● **Excerpt to read**:
——————————
Layne Staley’s mother discussed Alice In Chains and the opioid crisis in a new Northwest Music Scene interview.
“I would say Alice in Chains is even more relevant now, given the opioid crisis across our country. The purpose of the music – Layne would say, ‘Mom, don’t they listen to the words?’ The purpose of his music was to warn people. ‘This is a trap, and it’s a trap that even I can’t get out of,’ he tried to warn people. With all of his money and all of his fortune and fame. He was in treatment ten times. He died at least five times, that we know of. He was dropped off at a hospital. He had infections. And he was still writing. He was still warning people. He was still performing.”
She also discussed when she knew Layne’s music had gone global.
——————————
● **Check your understanding**:
(a) In the interview excerpt, how many times was Layne in treatment?
(b) Rewrite the part of the interview excerpt that opens with the words containing "Layne Staley’s mother" and closes with "had gone global.", replacing "treatment" with "rehab".
——————————
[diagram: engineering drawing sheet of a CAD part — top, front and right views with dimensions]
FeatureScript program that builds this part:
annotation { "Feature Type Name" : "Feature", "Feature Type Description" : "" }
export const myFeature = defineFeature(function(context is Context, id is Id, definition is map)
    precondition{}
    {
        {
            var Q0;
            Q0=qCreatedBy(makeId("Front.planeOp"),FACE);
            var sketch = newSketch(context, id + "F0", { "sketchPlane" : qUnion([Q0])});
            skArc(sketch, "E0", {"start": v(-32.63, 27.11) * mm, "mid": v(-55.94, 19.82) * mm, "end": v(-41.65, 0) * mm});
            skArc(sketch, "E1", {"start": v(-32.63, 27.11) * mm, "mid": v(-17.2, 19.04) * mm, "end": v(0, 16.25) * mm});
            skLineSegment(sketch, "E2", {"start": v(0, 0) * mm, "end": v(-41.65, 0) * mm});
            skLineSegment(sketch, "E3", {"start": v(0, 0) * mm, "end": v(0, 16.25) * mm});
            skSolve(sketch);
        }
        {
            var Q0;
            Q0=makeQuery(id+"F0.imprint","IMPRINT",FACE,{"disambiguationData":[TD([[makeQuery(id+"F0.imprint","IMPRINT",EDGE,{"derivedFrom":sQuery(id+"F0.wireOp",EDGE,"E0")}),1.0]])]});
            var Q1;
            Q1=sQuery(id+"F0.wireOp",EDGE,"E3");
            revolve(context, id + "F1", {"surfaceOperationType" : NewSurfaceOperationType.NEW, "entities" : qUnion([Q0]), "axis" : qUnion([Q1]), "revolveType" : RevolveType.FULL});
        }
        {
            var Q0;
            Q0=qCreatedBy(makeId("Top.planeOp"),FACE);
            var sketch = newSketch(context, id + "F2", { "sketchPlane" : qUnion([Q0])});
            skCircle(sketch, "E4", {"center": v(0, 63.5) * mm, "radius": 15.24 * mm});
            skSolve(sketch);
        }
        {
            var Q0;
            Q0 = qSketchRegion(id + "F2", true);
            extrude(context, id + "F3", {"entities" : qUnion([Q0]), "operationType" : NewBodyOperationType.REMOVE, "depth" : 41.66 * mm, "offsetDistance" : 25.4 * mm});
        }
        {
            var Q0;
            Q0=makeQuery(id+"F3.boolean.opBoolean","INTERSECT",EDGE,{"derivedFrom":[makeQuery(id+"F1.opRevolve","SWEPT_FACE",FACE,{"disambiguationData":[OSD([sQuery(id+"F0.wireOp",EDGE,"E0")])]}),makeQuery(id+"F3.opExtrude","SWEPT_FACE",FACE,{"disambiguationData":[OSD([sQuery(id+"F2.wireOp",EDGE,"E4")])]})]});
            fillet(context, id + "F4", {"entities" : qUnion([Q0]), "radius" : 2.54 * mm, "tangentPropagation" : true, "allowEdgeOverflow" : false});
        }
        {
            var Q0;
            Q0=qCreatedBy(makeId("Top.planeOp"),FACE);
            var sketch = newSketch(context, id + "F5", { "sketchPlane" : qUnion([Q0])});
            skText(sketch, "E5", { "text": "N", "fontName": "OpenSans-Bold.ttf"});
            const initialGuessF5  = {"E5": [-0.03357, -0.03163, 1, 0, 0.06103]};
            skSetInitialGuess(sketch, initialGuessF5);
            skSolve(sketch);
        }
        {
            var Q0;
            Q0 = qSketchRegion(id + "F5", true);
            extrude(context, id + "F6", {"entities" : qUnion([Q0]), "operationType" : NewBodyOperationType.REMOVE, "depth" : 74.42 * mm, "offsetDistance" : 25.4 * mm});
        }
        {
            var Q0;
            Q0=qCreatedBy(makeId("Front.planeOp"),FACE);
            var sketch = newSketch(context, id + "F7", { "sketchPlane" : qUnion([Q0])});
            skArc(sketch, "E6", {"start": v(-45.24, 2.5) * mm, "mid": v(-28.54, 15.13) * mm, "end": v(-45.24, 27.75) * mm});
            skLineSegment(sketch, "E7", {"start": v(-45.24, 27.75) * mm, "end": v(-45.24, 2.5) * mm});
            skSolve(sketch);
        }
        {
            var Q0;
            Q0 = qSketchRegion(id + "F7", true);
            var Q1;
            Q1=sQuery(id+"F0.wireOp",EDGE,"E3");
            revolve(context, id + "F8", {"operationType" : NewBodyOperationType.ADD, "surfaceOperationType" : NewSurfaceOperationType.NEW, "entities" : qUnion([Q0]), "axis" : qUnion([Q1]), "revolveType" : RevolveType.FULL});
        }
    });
——————————
● **List of solutions**:
(a) Ten times.

(b)
Layne Staley’s mother discussed Alice In Chains and the opioid crisis in a new Northwest Music Scene interview.
“I would say Alice in Chains is even more relevant now, given the opioid crisis across our country. The purpose of the music – Layne would say, ‘Mom, don’t they listen to the words?’ The purpose of his music was to warn people. ‘This is a trap, and it’s a trap that even I can’t get out of,’ he tried to warn people. With all of his money and all of his fortune and fame. He was in rehab ten times. He died at least five times, that we know of. He was dropped off at a hospital. He had infections. And he was still writing. He was still warning people. He was still performing.”
She also discussed when she knew Layne’s music had gone global.